What we need isn’t just more money. We need a budget that reflects what we actually value.
What Happens If It Actually Works (That’s the Scariest Part)
Let’s say the unthinkable happens. The government finds the money, the paperwork goes through, and suddenly, teachers across Indonesia are earning Rp 25 million a month. Just like that, a profession once viewed as noble-but-naïve becomes financially viable. Boom.
What next?
LPTKs (teacher colleges) would swell overnight. Forget YouTube fame or HR management. Now the smart kids want in on that sweet pedagogical payday.
Banks begin to wobble as teachers, once considered high-risk loan applicants, start qualifying for mortgages. Real estate agents blink in confusion as “Guru” appears on property buyer forms The middle class starts to include… teachers?
At family events, “Cuma guru ya?” becomes “Wah, guru!”
But utopia has a cost. Like clockwork, everyone else starts knocking on the same door: nurses, civil servants, firefighters, the guy who organizes kecamatan badminton tournaments. If one profession rises, why not all?
And then, inflation. That delicious ayam geprek? Now Rp 100k. Rents go up. Coffee becomes a luxury. The money looks good on paper but buys the same as before.
This is the conumdrum. When you elevate one group without addressing structural inequality, the system often responds by re-normalizing the imbalance elsewhere. Everyone shifts, but nobody actually moves up.
So, do we risk setting off an economic chain reaction just to give teachers a fair wage? Maybe. But maybe the bigger risk is assuming that equity must always come with collateral damage, and thus doing nothing at all.

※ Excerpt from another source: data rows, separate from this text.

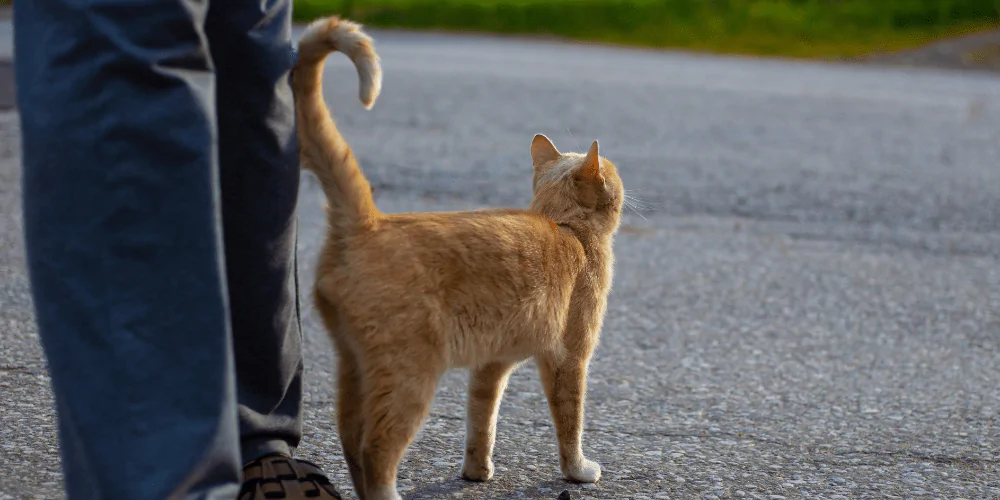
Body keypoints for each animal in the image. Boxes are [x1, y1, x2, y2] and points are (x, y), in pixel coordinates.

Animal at [292, 15, 624, 500]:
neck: (567, 228)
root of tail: (369, 221)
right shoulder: (569, 358)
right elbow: (570, 421)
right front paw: (578, 471)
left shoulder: (490, 364)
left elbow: (481, 420)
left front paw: (476, 472)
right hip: (409, 375)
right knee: (376, 450)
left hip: (353, 365)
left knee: (349, 439)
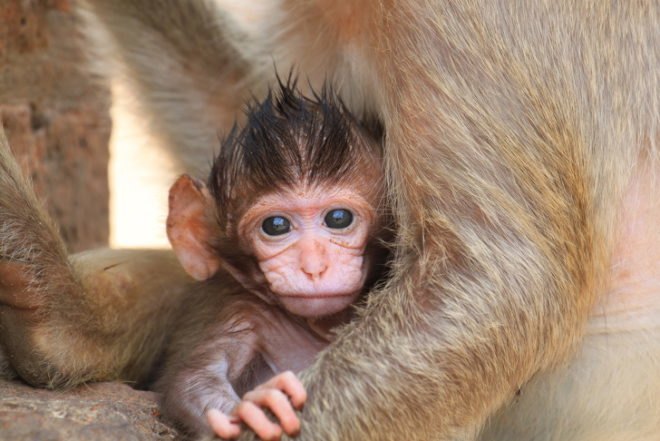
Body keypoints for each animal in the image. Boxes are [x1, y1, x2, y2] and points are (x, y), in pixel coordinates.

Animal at [158, 82, 388, 440]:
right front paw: (247, 409)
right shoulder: (242, 310)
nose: (314, 267)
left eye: (338, 218)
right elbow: (191, 380)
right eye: (276, 226)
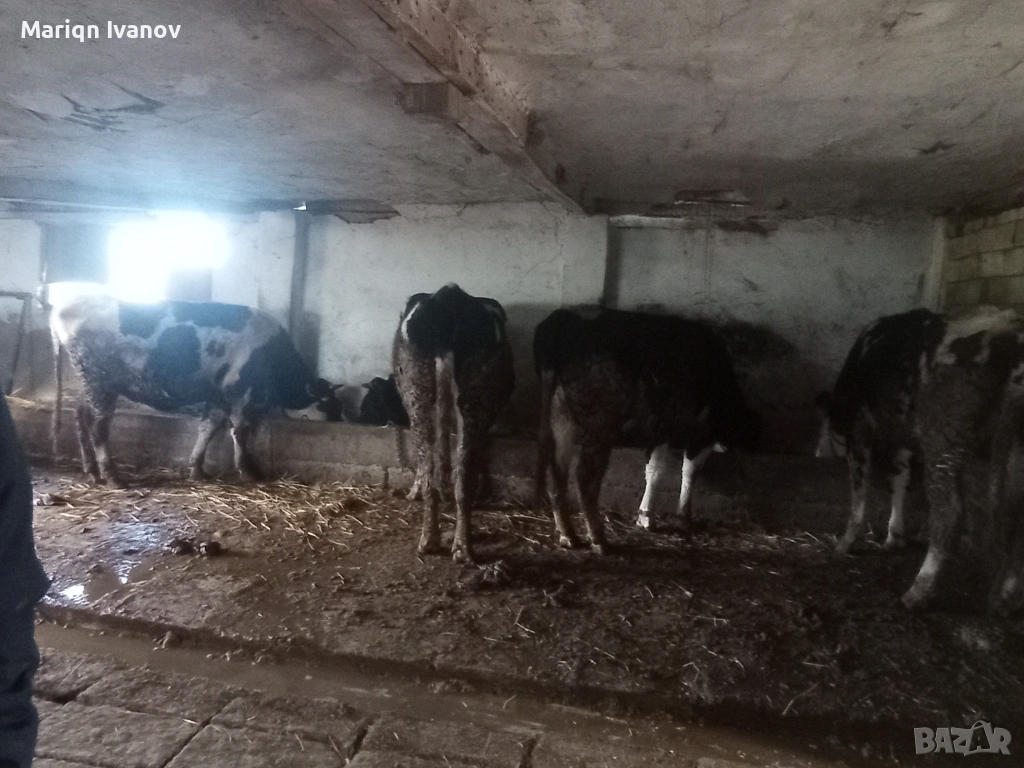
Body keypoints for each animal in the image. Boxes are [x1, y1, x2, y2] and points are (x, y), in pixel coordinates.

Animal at [50, 291, 342, 487]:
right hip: (100, 382)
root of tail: (62, 307)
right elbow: (240, 431)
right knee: (98, 428)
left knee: (80, 415)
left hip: (90, 382)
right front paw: (248, 471)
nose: (340, 422)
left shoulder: (218, 397)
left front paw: (197, 470)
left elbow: (208, 429)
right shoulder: (241, 392)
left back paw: (91, 469)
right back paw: (112, 476)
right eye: (329, 403)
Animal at [392, 284, 514, 563]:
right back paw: (459, 545)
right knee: (459, 469)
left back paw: (435, 540)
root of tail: (450, 296)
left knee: (434, 465)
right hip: (470, 393)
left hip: (419, 390)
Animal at [534, 308, 761, 552]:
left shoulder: (659, 431)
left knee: (557, 470)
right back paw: (599, 539)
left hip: (560, 416)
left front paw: (646, 516)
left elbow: (654, 470)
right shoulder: (697, 435)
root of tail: (567, 322)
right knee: (585, 477)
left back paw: (568, 535)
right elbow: (689, 470)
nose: (726, 446)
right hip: (601, 425)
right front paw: (683, 517)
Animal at [816, 308, 945, 554]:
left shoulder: (859, 428)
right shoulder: (901, 436)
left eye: (835, 431)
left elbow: (859, 489)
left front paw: (845, 543)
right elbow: (899, 481)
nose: (819, 454)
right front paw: (895, 537)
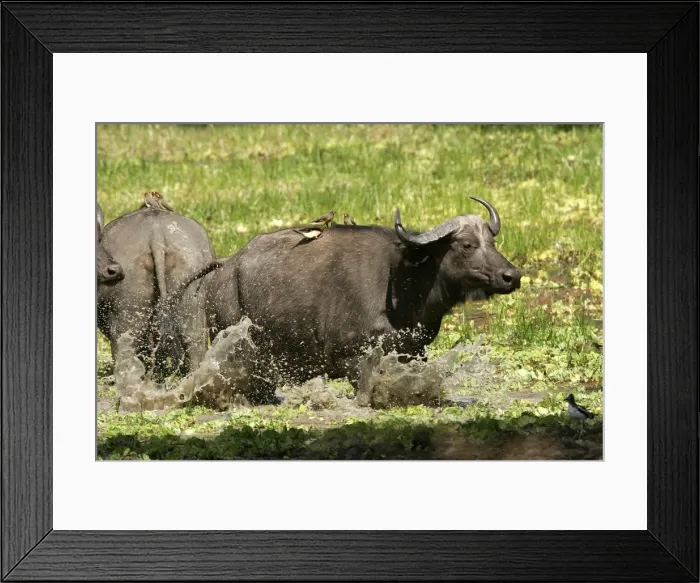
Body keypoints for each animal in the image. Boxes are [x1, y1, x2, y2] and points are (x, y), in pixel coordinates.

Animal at [204, 197, 521, 402]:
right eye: (467, 245)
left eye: (492, 242)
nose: (512, 276)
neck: (404, 284)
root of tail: (226, 268)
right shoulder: (352, 359)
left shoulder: (414, 352)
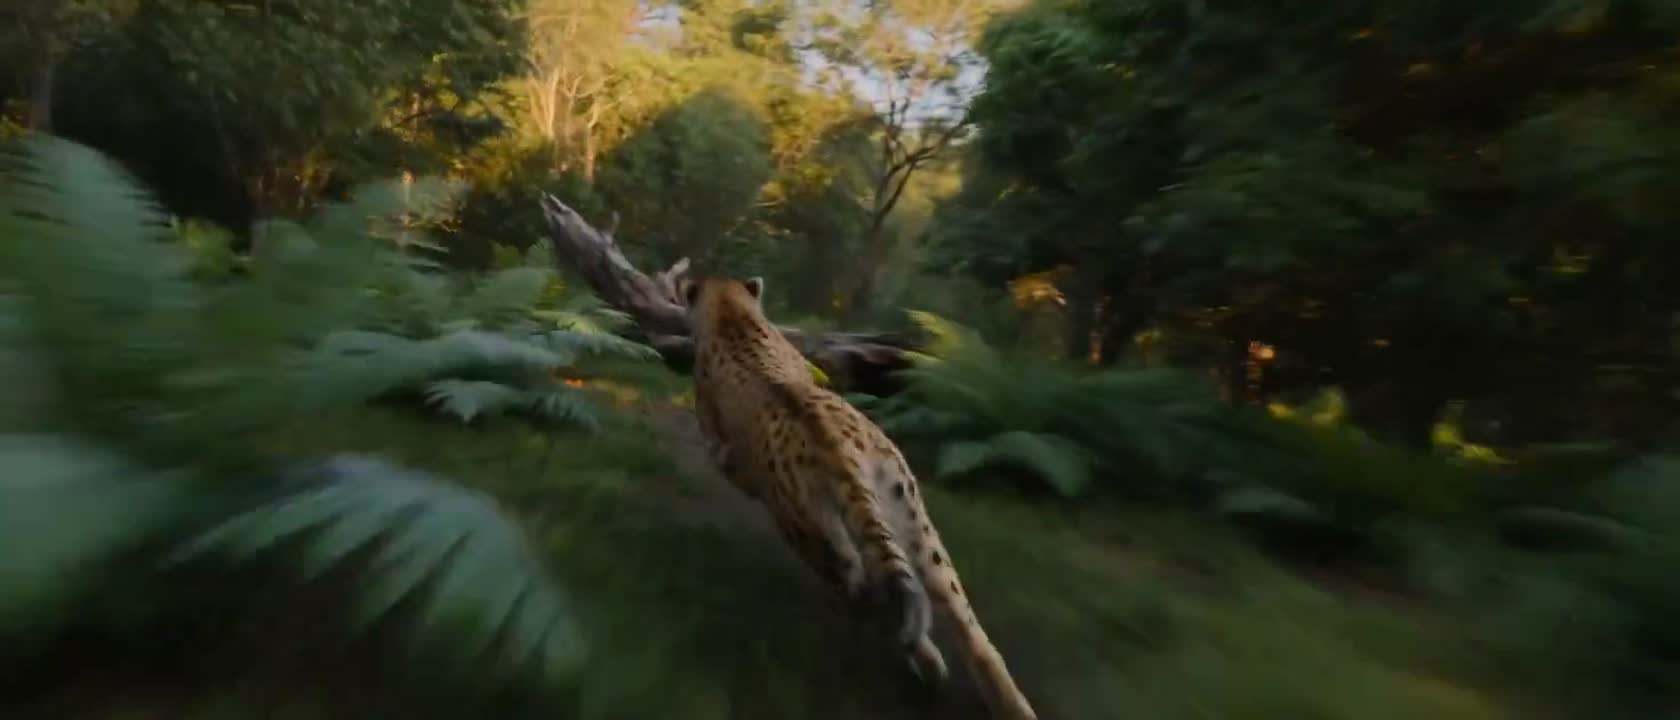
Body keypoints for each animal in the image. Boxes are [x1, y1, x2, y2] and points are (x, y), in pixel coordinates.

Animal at [678, 273, 1039, 720]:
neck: (733, 314)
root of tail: (834, 445)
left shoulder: (724, 448)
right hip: (915, 523)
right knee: (962, 621)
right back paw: (1006, 701)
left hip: (809, 530)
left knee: (859, 583)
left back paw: (912, 654)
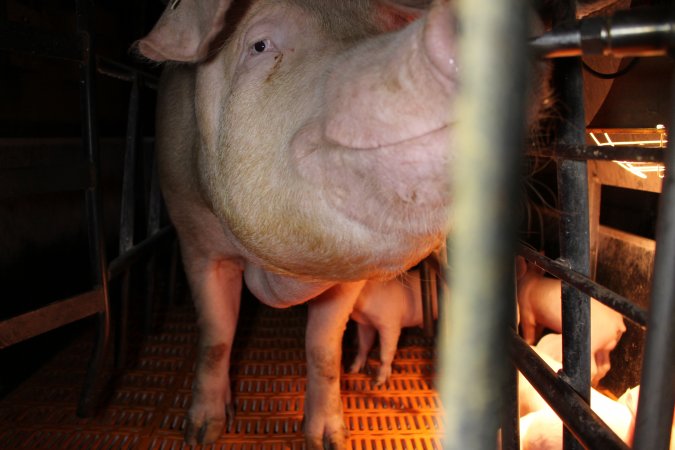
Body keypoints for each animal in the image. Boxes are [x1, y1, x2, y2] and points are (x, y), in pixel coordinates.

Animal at [516, 255, 628, 384]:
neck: (527, 278)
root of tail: (618, 323)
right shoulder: (540, 319)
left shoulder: (526, 312)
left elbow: (529, 333)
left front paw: (528, 343)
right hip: (605, 345)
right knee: (605, 366)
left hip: (594, 340)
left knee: (594, 368)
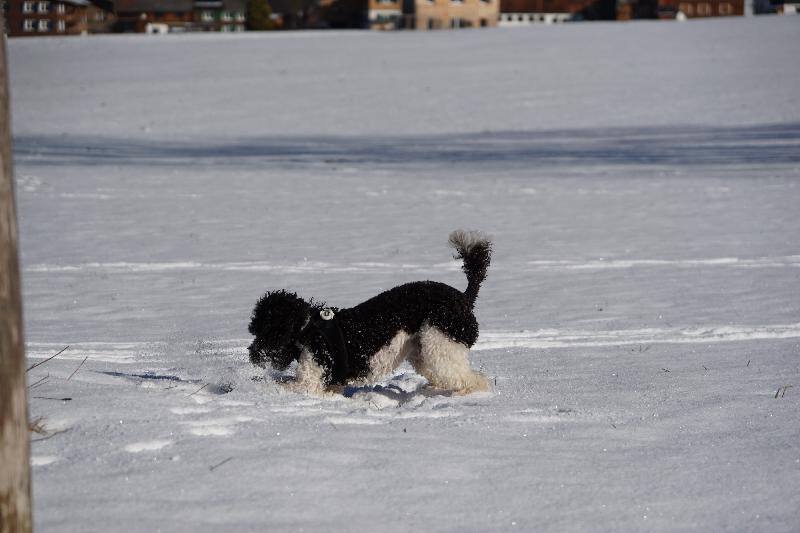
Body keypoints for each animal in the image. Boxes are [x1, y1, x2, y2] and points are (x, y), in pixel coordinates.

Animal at [247, 230, 492, 396]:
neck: (307, 330)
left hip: (440, 345)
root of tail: (464, 297)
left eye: (266, 329)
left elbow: (284, 384)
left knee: (474, 380)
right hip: (423, 351)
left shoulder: (310, 382)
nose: (252, 355)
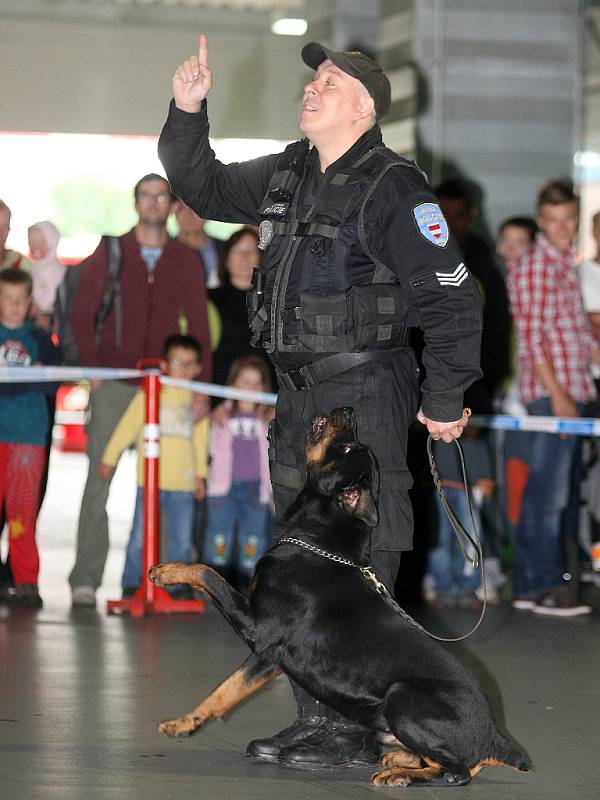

The Right Idea, The Wrong System (Also: Still the Right Idea)
Raising teacher salaries is the right idea. Full stop. It’s not radical. It’s not utopian. It’s just long overdue. But it only works if the system it's injected into isn’t actively sabotaging itself.
Triple the pay without changing the underlying infrastructure, and what do you get? Not transformation, just better-paid mediocrity. Or worse, a class of financially comfortable but professionally stagnant educators, armed with the same outdated pedagogical tools from 1998.
What we need isn’t a quick injection of cash. It’s a slow-burn revolution.
Salaries phased over a decade, not overnight dopamine hits.
Merit-based increases tied to actual skills, not seniority or who’s closest to kepala sekolah.
Clean up teacher colleges, many currently operate like academic vending machines.
Pilot it province by province. Start where the data shows it's working. Reward performance, not proximity to Jakarta.
Real accountability, not death by paperwork, but mentoring, feedback, and support.
Yes, it's hard. Yes, it's political. Yes, it’s messy. But so is not doing it.
The alternative is what we have now: a system slowly cannibalizing its own future, where passionate people burn out, bright students avoid the profession, and we continue debating why 15-year-olds can’t do algebra while YouTubers make bank eating noodles in front of a ring light.
If we’re serious about transforming the country teacher pay is one area where the work begins. Not the flashy kind of reform that earns applause in Davos, but the kind that actually sticks. It’s slow, it’s unglamorous, and it won’t trend on Twitter unless someone turns it into a meme. But it’s the foundation. And without it, the rest is just noise.
Will it be expensive? Yes. Will it be messy, complex, and probably trigger a few heated WhatsApp group debates? Also yes. But if we’re not willing to fund the people responsible for raising national IQ levels, then let’s at least stop pretending we care about the future.
So, we say: pay the teachers. Pay them enough to stay, to thrive, to inspire. At minimum, pay them more than a junior brand manager in Jakarta.
And when someone inevitably asks, “But where will the money come from?”, just smile politely and point in the general direction of that Rp 500 billion pavilion that no one needed. Except this time, we're building something real.